Let's simulate a basic lease manager and a client that uses it.

package main

import (
    "fmt"
    "sync"
    "time"
)

type Lease struct {
    OwnerID   string
    ExpiresAt time.Time
}

type LeaseManager struct {
    mu    sync.Mutex
    lease *Lease
}

func (lm *LeaseManager) Acquire(ownerID string, ttl time.Duration) bool {
    lm.mu.Lock()
    defer lm.mu.Unlock()

    if lm.lease == nil || time.Now().After(lm.lease.ExpiresAt) {
        lm.lease = &Lease{
            OwnerID:   ownerID,
            ExpiresAt: time.Now().Add(ttl),
        }
        fmt.Printf("[%s] Acquired lease.\n", ownerID)
        return true
    }
    return false
}

func (lm *LeaseManager) Renew(ownerID string, ttl time.Duration) bool {
    lm.mu.Lock()
    defer lm.mu.Unlock()

    if lm.lease != nil && lm.lease.OwnerID == ownerID {
        lm.lease.ExpiresAt = time.Now().Add(ttl)
        return true
    }
    return false
}

func client(id string, lm *LeaseManager) {
    ttl := 2 * time.Second

    // Try to acquire the lease
    if !lm.Acquire(id, ttl) {
        fmt.Printf("[%s] Failed to acquire lease.\n", id)
        return
    }

    // Start a renewal goroutine
    done := make(chan bool)
    go func() {
        for {
            select {
            case <-done:
                return
            case <-time.After(ttl / 2):
                if !lm.Renew(id, ttl) {
                    fmt.Printf("[%s] Failed to renew lease!
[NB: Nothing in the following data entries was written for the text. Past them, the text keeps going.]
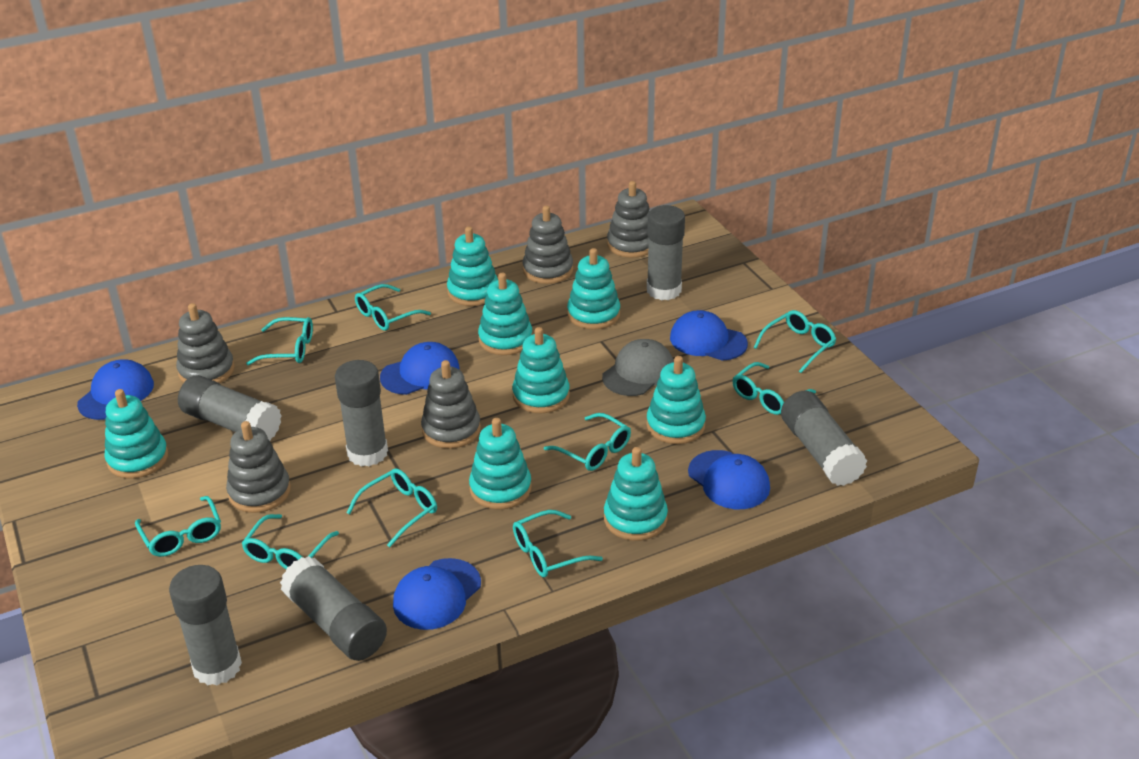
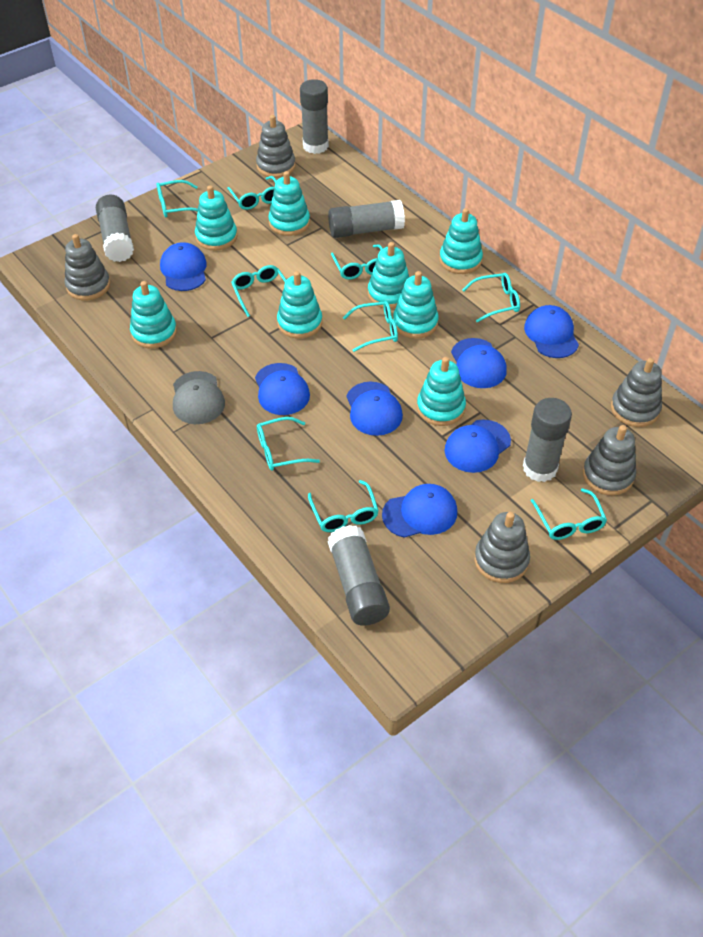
blue cap: [77,359,154,420] [380,342,460,395] [393,558,481,630] [670,310,748,361] [688,450,770,509] = 5 -> [160,242,207,291] [255,363,310,415] [346,382,403,436] [382,484,457,538] [445,419,511,473] [451,338,507,388] [524,305,579,358] = 7
grey glue stick: [169,565,242,686] [178,375,282,441] [280,556,387,661] [335,360,388,467] [647,205,685,300] [781,391,867,486] = 6 -> [96,194,134,262] [300,79,329,154] [328,200,405,238] [328,525,390,626] [523,398,572,482] = 5

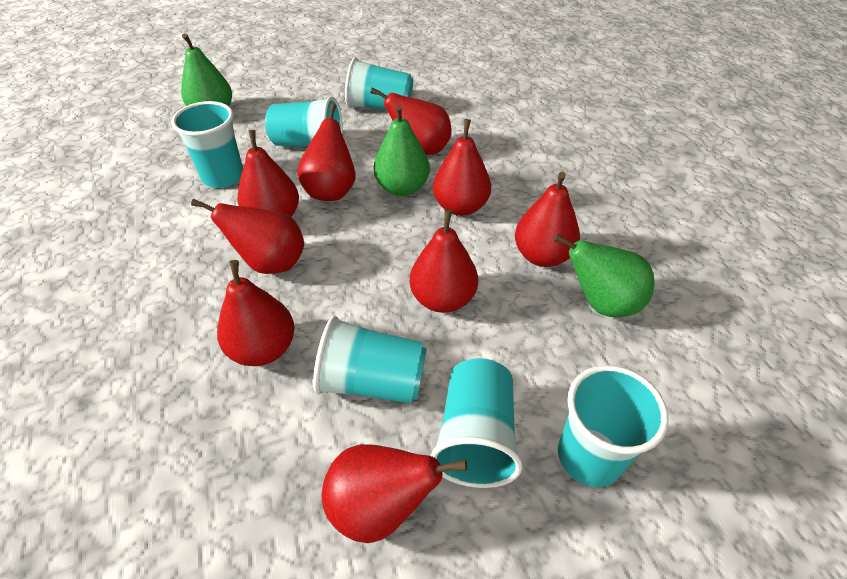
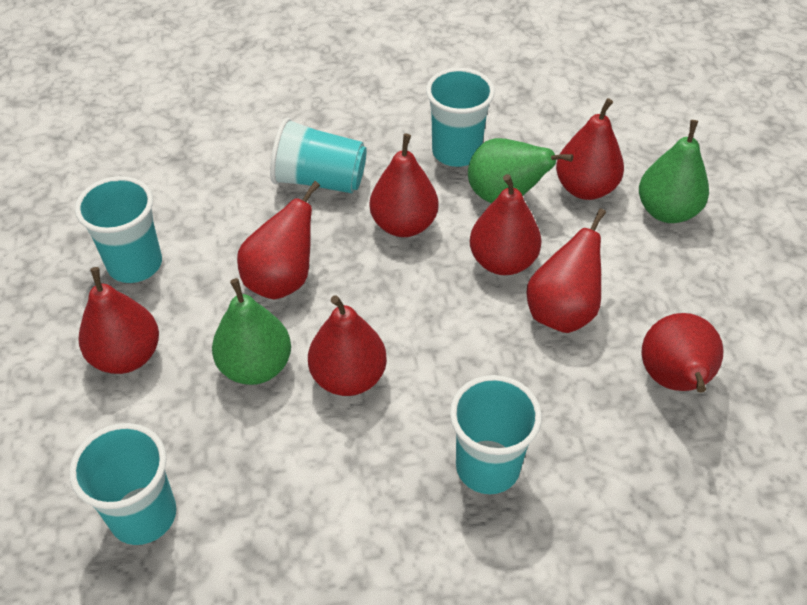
red pear: [191,199,304,274] [217,260,295,366] [237,130,299,217] [297,103,356,201] [322,444,467,543] [370,88,452,155] [410,209,478,313] [433,119,491,216] [515,172,580,267] = 9 -> [79,267,159,374] [237,181,320,299] [308,295,387,396] [370,134,438,237] [470,174,541,275] [526,208,606,333] [556,98,624,200] [641,313,724,392] = 8
turquoise cup: [172,101,243,188] [265,96,343,147] [313,316,427,404] [345,57,413,110] [430,358,523,488] [558,365,669,487] = 6 -> [69,423,176,545] [75,176,162,283] [270,117,367,193] [426,68,495,167] [450,375,542,494] = 5

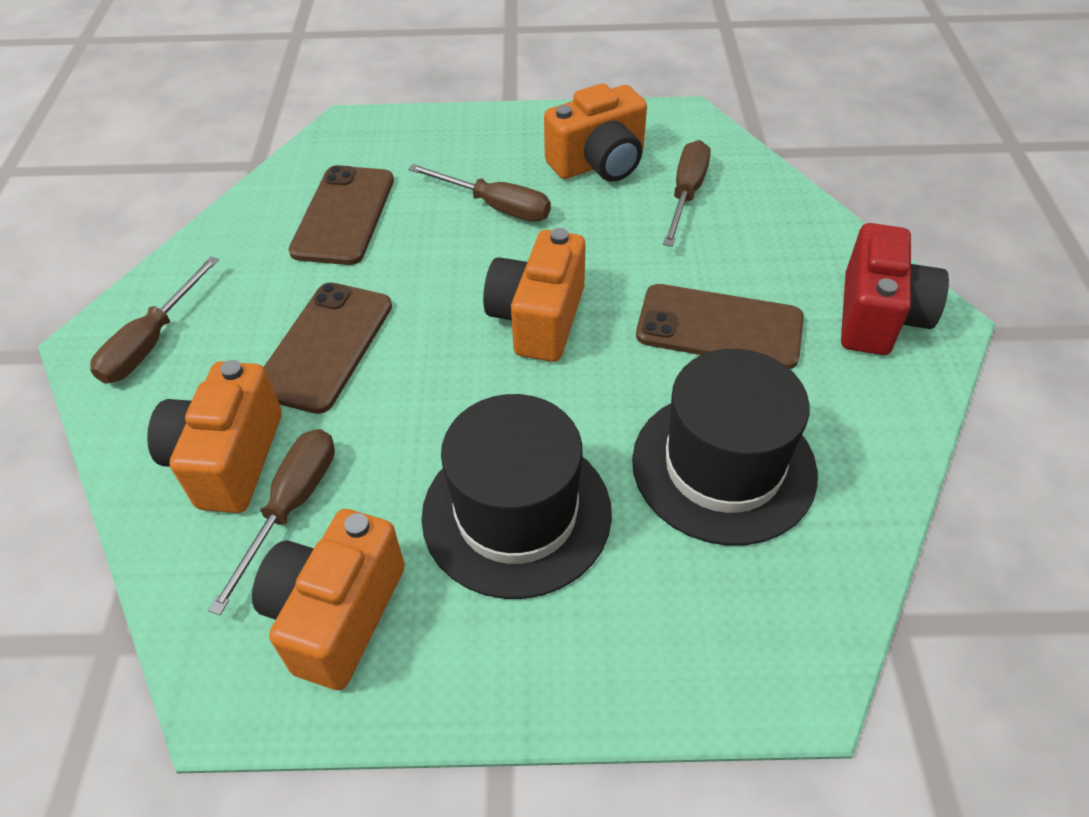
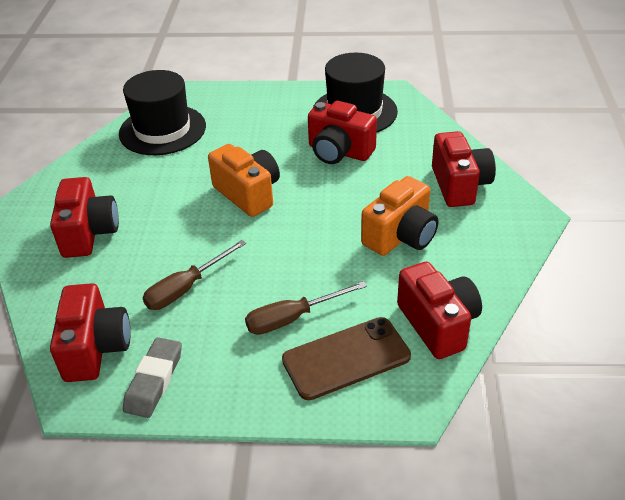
brown phone: [264,282,392,414] [289,165,394,265] [636,284,804,369] = 3 -> [282,317,411,400] = 1
brown screwdriver: [90,256,219,384] [208,429,335,615] [408,164,551,222] [663,140,711,247] = 4 -> [143,240,246,310] [245,281,367,335] = 2
grey eraser: none = 0 -> [123,337,182,418] = 1
orange camera: [147,360,282,513] [252,509,405,690] [483,228,586,362] [544,83,647,182] = 4 -> [208,144,280,217] [361,176,438,256] = 2
red camera: [841,223,949,355] = 1 -> [50,177,119,258] [50,283,130,382] [308,101,377,164] [397,262,482,359] [432,131,496,207] = 5

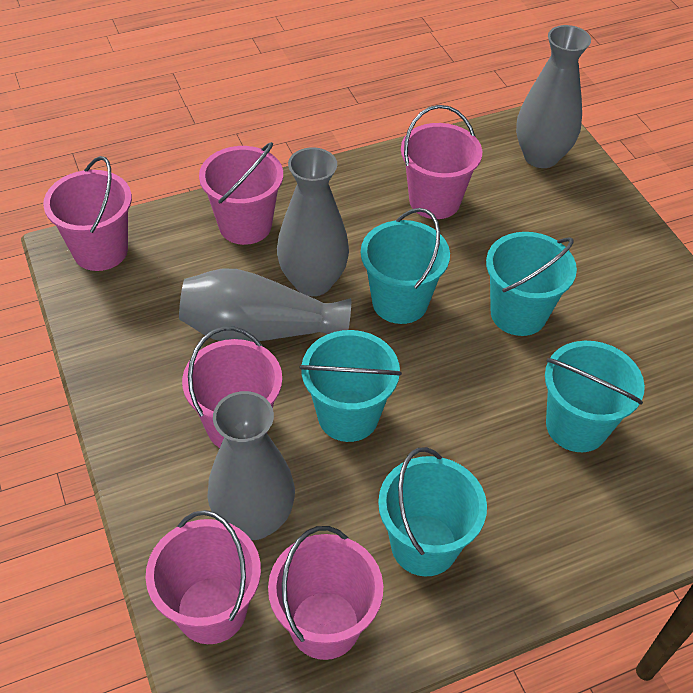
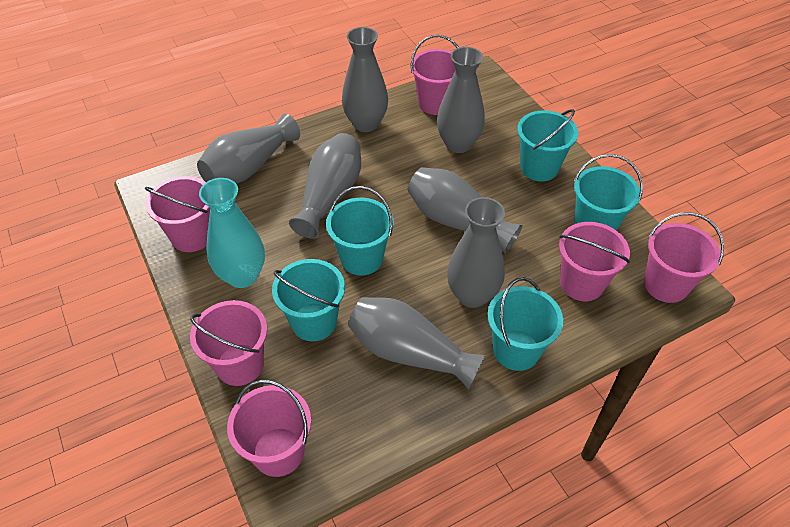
grey vase: [179,269,351,342] [207,391,295,540] [277,147,349,296] [516,25,591,168] = 4 -> [197,114,300,184] [289,133,361,239] [342,27,388,132] [348,297,485,389] [408,167,523,253] [437,47,485,153] [447,197,505,308] = 7
turquoise vase: none = 0 -> [199,178,265,288] = 1

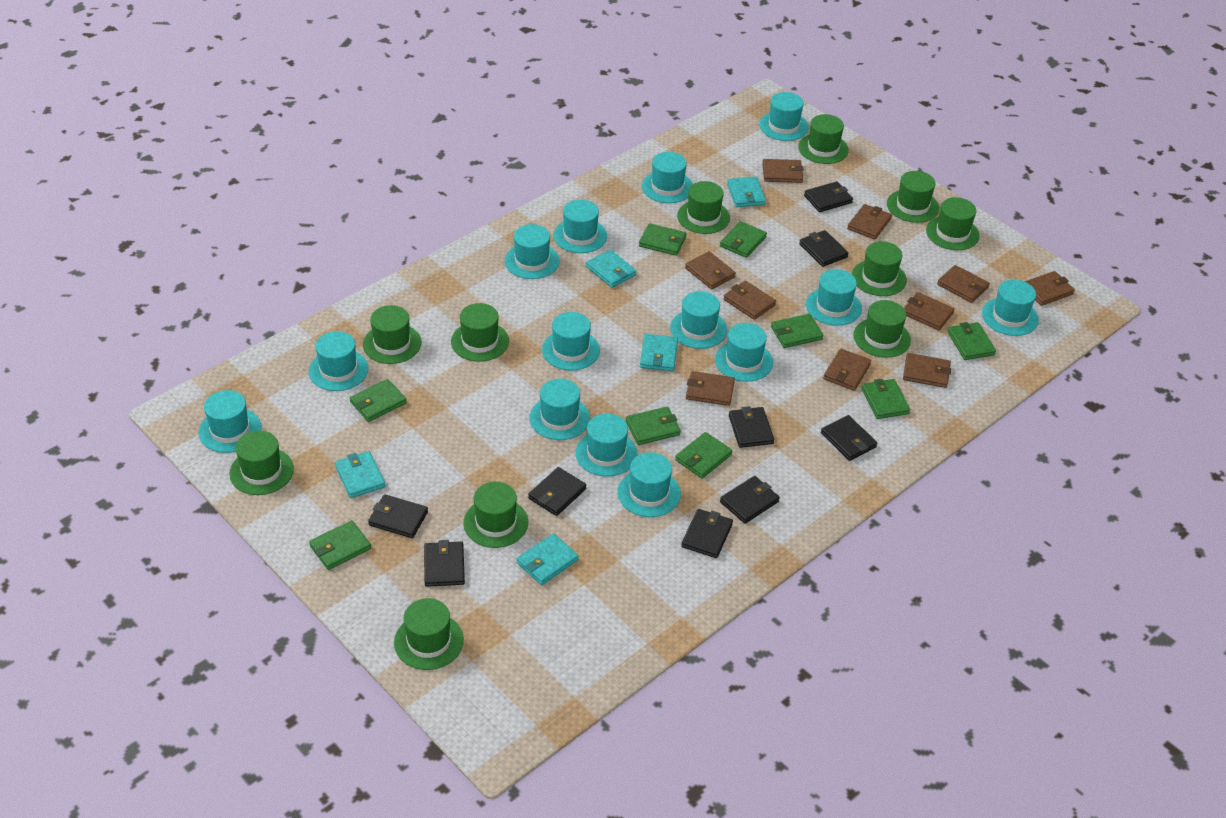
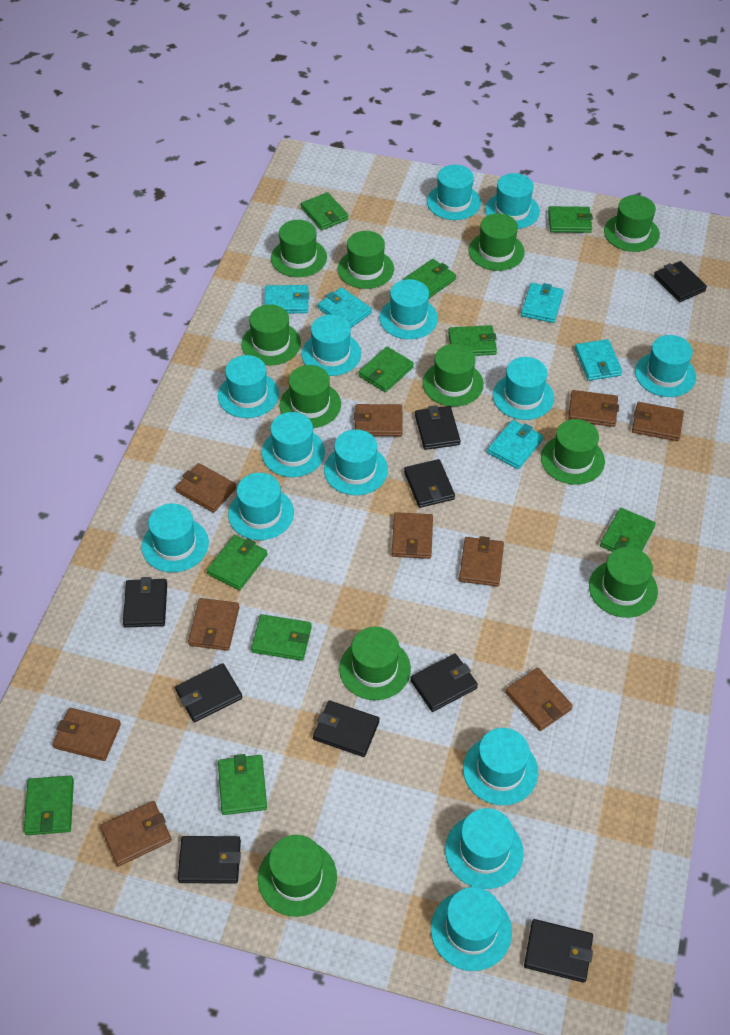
green wallet: [309,520,371,570] [350,379,407,422] [626,407,681,445] [639,223,687,256] [675,432,732,478] [720,221,767,258] [771,314,824,348] [862,379,910,419] [947,322,996,360] = 9 -> [24,775,74,835] [207,535,267,590] [218,754,267,815] [251,614,312,661] [301,192,349,230] [358,347,414,392] [403,259,456,298] [448,325,497,356] [548,206,593,233] [600,508,656,552] = 10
Lost leadership.\n", id)
                    return
                }
                fmt.Printf("[%s] Renewed lease.\n", id)
            }
        }
    }()

    // Simulate doing work as the lease holder
    fmt.Printf("[%s] Doing work with the lease...\n", id)
    time.Sleep(5 * time.Second)

    // Stop renewing and release the lease
    close(done)
    fmt.Printf("[%s] Finished work.\n", id)
}

func main() {
    lm := &LeaseManager{}

    go client("Client-1", lm)
    time.Sleep(1 * time.Second)
    go client("Client-2", lm)

    time.Sleep(10 * time.Second)
}

This example shows how a client acquires a lease and then uses a background goroutine to periodically renew it. Client-2 fails to acquire the lease because Client-1 already holds it.

Conclusion

Lease-based locking is a powerful and essential pattern for building fault-tolerant distributed systems. By putting a time limit on locks, it elegantly solves the problem of client failures and prevents system-wide deadlocks.

While the concept is simple, a correct implementation requires careful consideration of clock drift and the use of mechanisms like fencing tokens to ensure absolute safety. Modern coordination services like etcd and ZooKeeper have made implementing leases much easier, but understanding the principles behind them is crucial for any distributed systems engineer.